#### TEXTE
-- -- --

Serge Dehaes © Marc Carlot
Serge Dehaes © Marc Carlot, auracan.com

Serge Dehaes est un auteur discret et peu connu des amateurs de bande dessinée. Les plus attentifs auront peut-être remarqué son nom dans les albums du Chat de Philippe Geluck, dont il réalise les couleurs depuis 22 ans ou dans Le Fils du Chat comme co-auteur. Sa production BD se limite à quelques albums seulement : Manager mode d'emploi (2 titres), Frères Siamois et le tout récent premier volume de Mademoiselle F.

Si Serge Dehaes publie peu en album, il n'en est pas moins productif. Mais il travaille essentiellement pour des magazines et des quotidiens belges. Le livre n'est donc pas son support privilégié.
Mademoiselle F a pris vie dans les pages de l'hebdomadaire féminin Flair vers le milieu des années 2000. Cette jolie rouquine avide de rencontres nous entraine dessin après dessin dans des thématiques diverses et variées. Son objectif est de nous faire rire ou sourire à travers un bon mot ou une situation cocasse. Elle parle "sexe" sans complexe, ni tabou. Et si elle joue facilement la femme stupide, c'est pour mieux faire tomber les hommes dans ses filets.

-- -- --

#### DONNÉES FOURNIES
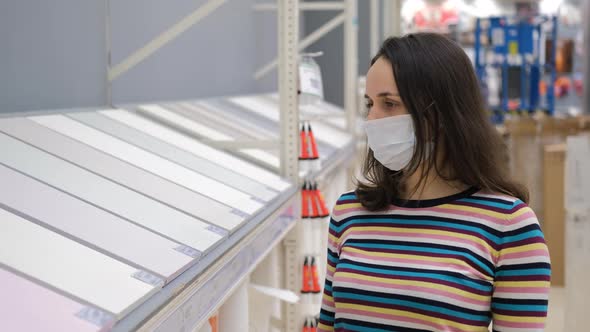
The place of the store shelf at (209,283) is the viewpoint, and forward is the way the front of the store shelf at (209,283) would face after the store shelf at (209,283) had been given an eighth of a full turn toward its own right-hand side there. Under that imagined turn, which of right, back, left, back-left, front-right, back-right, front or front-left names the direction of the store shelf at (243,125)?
back

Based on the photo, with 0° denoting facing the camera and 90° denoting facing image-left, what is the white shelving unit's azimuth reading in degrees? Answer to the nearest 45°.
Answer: approximately 315°

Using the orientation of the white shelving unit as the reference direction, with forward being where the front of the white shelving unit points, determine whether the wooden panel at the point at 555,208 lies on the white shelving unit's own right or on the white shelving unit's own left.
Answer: on the white shelving unit's own left

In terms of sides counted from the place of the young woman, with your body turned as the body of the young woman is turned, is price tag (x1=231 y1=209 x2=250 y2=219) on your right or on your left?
on your right

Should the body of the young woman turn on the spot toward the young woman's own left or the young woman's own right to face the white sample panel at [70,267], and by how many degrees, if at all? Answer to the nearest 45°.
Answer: approximately 45° to the young woman's own right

-- -- --

#### EXERCICES
[1] Dites si chacune des affirmations suivantes s'accorde avec le texte sur Serge Dehaes, en citant les mots qui tranchent : (a) Serge Dehaes réalise les couleurs des albums du Chat depuis 22 ans. (b) Le livre est le support que Serge Dehaes privilégie. (c) Mademoiselle F est née dans les pages d'un quotidien.
[2] Prolongez le texte sur Serge Dehaes au-delà de sa dernière phrase.

#### CORRIGÉ
[1]
(a) Oui : « dont il réalise les couleurs depuis 22 ans ».
(b) Non : « Le livre n'est donc pas son support privilégié. »
(c) Non : « Mademoiselle F a pris vie dans les pages de l'hebdomadaire féminin Flair ».

[2]
Mlle F par Serge Dehaes

Comment est née Mademoiselle F ?

C'est une demande de la rédactrice en chef de Flair qui a déclenché sa création. Elle souhaitait un personnage récurrent pour animer les pages du magazine. J'ai pas mal travaillé sur son physique pour arriver à la Mademoiselle F que l'on connait. Pour ce qui est de son caractère, l'improvisation est totale. Elle réagit à des thématiques imposées par la rédaction. Ce qui fait qu'elle est pleine de paradoxes. Elle est autant femme fatale que femme amoureuse. Autant femme au régime que femme gourmande. Son attitude est pleine de contradictions. Sur le long terme, toutes ces contradictions la rendent insondable et font finalement son charme.

C'est un peu surprenant de trouver un homme pour animer ce genre de personnage féminin. Les gags n'échappent pas à une certaine caricature de la femme.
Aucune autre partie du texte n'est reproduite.